◆ Brief ◆
When a line below contains the word "plots", it counts toward the total; give that total and nothing besides.

◆ Working data ◆
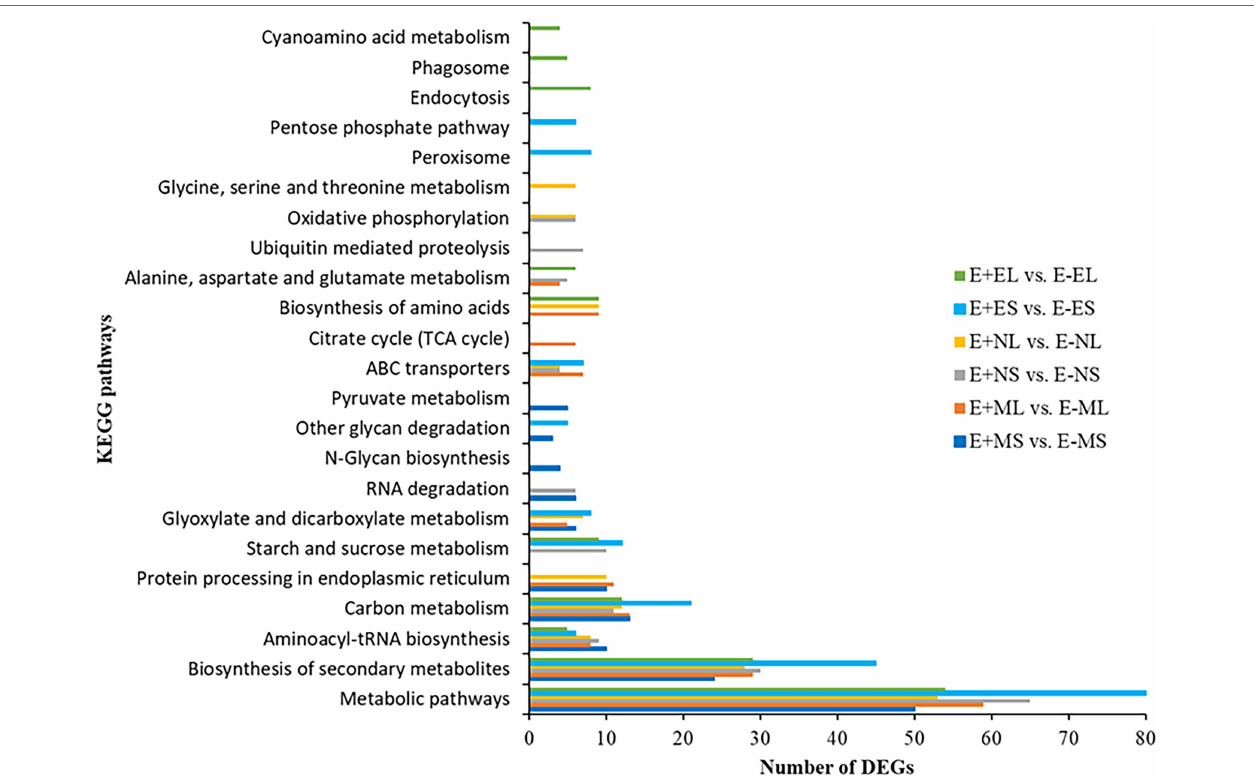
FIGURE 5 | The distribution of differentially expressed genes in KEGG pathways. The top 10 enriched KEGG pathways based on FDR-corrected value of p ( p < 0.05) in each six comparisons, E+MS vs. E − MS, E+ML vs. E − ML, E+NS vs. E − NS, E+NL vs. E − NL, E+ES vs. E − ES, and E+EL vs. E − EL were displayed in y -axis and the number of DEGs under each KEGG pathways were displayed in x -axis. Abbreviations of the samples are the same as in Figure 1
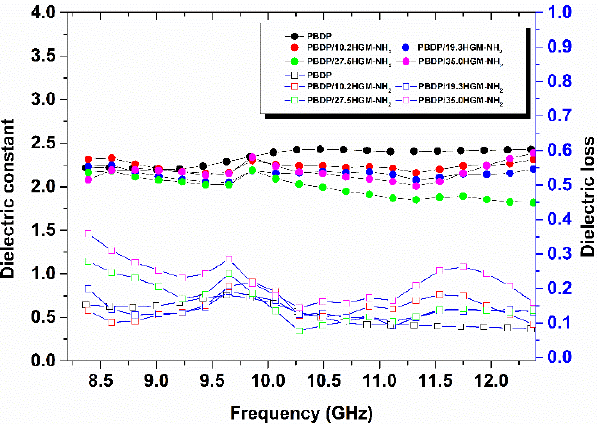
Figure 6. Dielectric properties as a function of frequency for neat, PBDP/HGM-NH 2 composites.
* * *
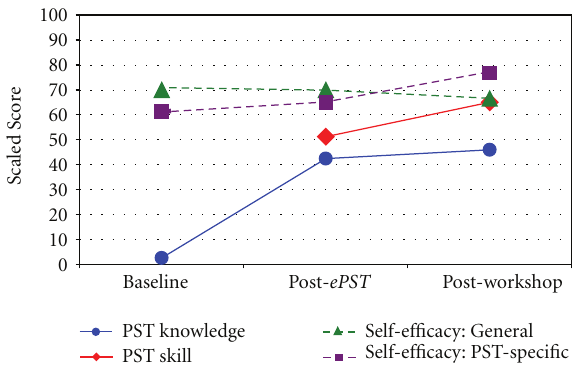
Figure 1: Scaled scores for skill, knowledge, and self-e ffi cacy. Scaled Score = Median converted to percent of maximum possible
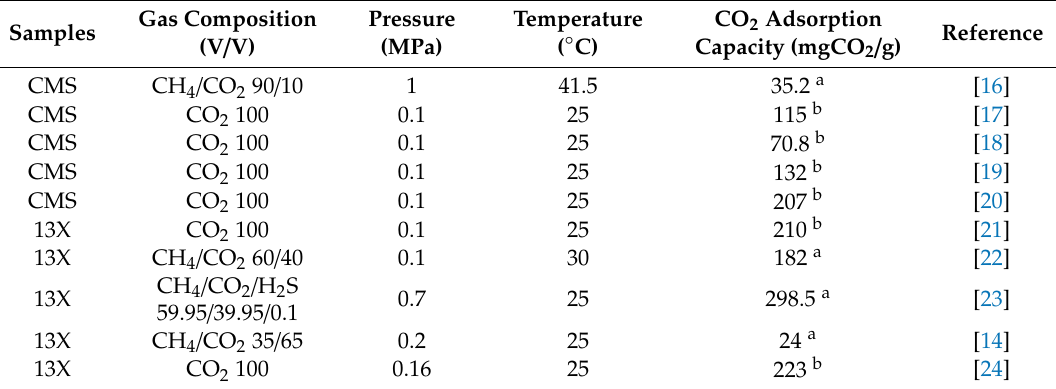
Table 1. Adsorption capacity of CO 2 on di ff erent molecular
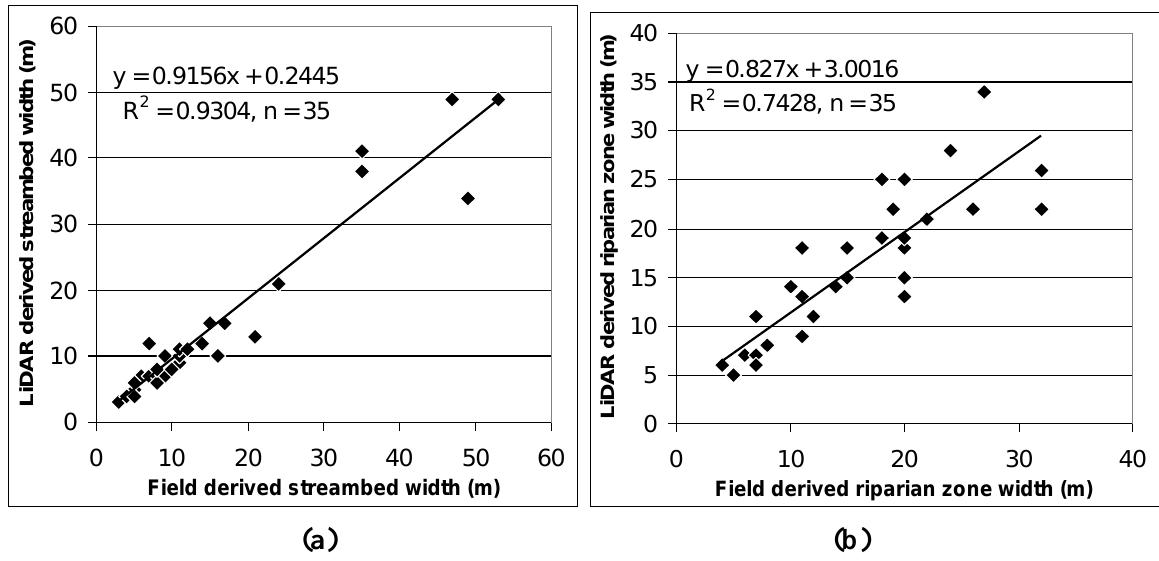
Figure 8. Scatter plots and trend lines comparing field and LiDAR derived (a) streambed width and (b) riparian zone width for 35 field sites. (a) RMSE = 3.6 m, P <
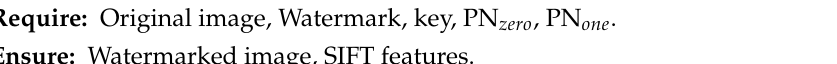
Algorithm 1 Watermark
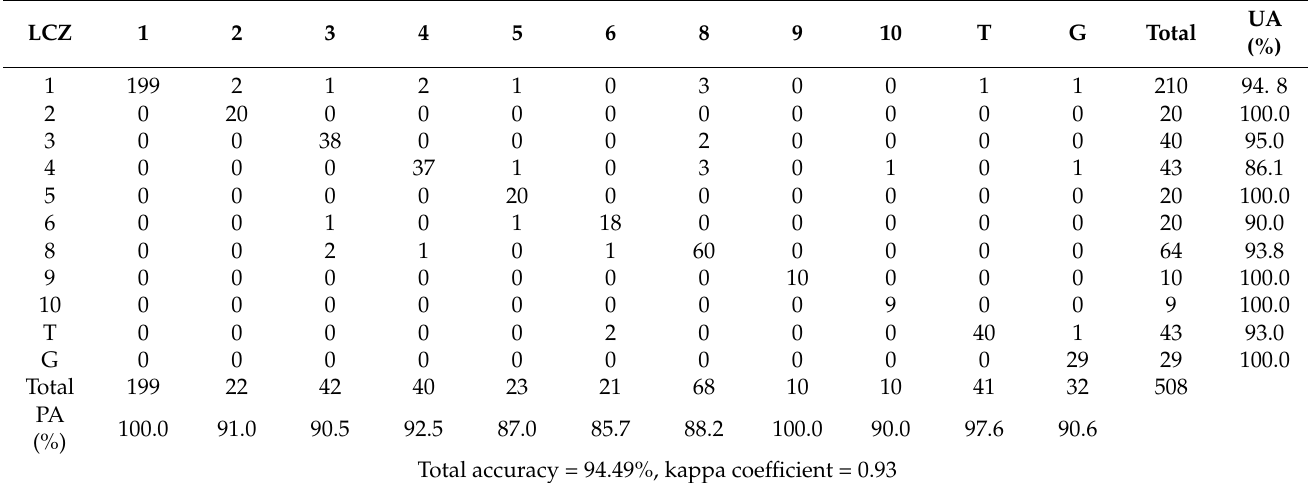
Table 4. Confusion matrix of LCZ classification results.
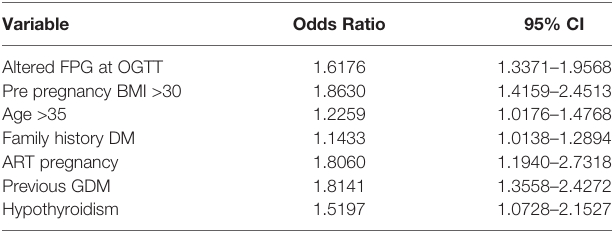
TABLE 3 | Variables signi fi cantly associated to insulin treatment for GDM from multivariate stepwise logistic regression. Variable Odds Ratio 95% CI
==
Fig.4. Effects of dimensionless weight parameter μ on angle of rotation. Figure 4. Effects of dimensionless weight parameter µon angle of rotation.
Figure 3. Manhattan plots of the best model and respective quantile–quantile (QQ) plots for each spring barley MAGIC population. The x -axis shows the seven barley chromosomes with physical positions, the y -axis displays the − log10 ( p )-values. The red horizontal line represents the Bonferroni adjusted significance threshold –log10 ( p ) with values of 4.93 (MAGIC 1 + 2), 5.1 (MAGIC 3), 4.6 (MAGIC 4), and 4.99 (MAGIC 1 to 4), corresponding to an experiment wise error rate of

◆ Result of this task ◆
2